Practicing Sustainable Agriculture in Vampire: The Masquerade: Bloodlines 2

     It is a well known truism in games media that the more colons there are in a game's title the more likely it is to be ass. Usually this kind of thing smacks of Suit Involvement and Brand Preservation, where the cool but harder to trademark Gods and Monsters becomes the much more specific Immortals: Fenyx Rising, which tells you next to nothing about the actual game itself. (Side note, if you liked Breath of the Wild try Immortals, it's actually pretty good. Just...only do the A New God DLC.) World of Darkness games are hit double with this, because the properties themselves have colons.

    I don't have much unique to say about Vampire: The Masquerade: Bloodlines 2. I agree with the general consensus that the main quest and characters are fun, the side missions can go fuck themselves, and that your headmate, a Malkavian detective named Fabian, is the breakout star. I'm one of the many that would love a game that's just Fabian solving mysteries and talking to fridges and dead cats.

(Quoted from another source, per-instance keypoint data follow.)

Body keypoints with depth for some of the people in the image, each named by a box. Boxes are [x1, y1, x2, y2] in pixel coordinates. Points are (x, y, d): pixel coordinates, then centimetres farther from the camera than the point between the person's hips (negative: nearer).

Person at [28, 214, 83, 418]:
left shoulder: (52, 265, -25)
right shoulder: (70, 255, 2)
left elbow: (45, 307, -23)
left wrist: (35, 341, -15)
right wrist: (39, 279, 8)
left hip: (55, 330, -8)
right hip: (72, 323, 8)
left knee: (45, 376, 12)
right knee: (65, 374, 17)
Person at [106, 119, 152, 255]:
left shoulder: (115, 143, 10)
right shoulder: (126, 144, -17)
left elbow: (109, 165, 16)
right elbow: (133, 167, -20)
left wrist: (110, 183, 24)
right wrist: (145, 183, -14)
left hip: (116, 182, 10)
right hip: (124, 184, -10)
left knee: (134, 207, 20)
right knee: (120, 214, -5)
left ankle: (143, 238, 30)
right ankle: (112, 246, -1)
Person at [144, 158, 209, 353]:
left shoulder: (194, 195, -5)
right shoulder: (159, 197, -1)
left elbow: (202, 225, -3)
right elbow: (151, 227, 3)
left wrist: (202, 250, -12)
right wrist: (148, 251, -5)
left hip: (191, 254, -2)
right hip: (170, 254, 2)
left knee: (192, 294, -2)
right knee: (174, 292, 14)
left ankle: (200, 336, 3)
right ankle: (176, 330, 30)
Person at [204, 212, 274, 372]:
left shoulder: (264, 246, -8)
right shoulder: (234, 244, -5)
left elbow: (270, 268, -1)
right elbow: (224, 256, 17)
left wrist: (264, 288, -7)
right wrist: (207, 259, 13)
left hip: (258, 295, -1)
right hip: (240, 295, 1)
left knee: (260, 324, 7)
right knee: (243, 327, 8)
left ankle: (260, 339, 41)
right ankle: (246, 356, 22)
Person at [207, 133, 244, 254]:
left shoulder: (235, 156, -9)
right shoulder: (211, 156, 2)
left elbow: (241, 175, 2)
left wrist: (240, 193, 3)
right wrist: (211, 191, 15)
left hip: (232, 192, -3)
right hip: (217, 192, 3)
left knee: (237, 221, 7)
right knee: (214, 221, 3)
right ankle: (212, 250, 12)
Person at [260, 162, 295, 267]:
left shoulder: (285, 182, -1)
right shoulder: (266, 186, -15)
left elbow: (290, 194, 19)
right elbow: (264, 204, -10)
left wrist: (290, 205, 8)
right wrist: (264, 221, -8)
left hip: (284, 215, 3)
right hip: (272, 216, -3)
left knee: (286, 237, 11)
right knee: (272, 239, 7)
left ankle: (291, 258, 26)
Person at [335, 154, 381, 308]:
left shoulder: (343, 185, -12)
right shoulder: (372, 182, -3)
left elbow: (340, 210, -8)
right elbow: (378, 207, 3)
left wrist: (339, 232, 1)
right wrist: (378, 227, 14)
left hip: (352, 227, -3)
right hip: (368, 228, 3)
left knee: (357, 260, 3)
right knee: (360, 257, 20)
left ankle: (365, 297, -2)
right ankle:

Really, it reminds me more than anything of early-era Cyberpunk 2077: An ambitious idea based on a tabletop license and marred by development hell, each manifesting scars in different ways. I doubt V:TM:B2 is going to get the Cyberpunk 2.0 treatment, but it would be nice if it did (it won't). 

    Heck, I'd argue that Bloodlines 2 even has better movement mechanics: rushing across the rooftops of Seattle is an absolute joy, even if it lacks the In-The-World-Ness of Night City (albeit that would require so much more budget than this game ever got). Instead, what I'd like to talk about today is just something silly that I found. 

    In Bloodlines 2, there are four forms of experience points: XP, which you get from doing quests, and three different flavors of blood, which are randomly found among NPC populations. What's supposed to happen is you find the people with specially-flavored blood, lure them into dark alleys, and then snack on them, but hunting and gathering is inefficient and janky. However, the player can also gain access (through spending some XP and flavored blood) to three separate abilities, each of which has a combat effect but also, crucially, flavors the victim's blood. So instead of luring victims to a dark alley, why not just find someone already in the dark alley and make them your victim?



    The results obviously make a mockery of the whole idea of the Masquerade, and the intended angst of the narrative state of being an undead vampire. But the mental image of flipping someone off and immediately snacking on them is so worth it.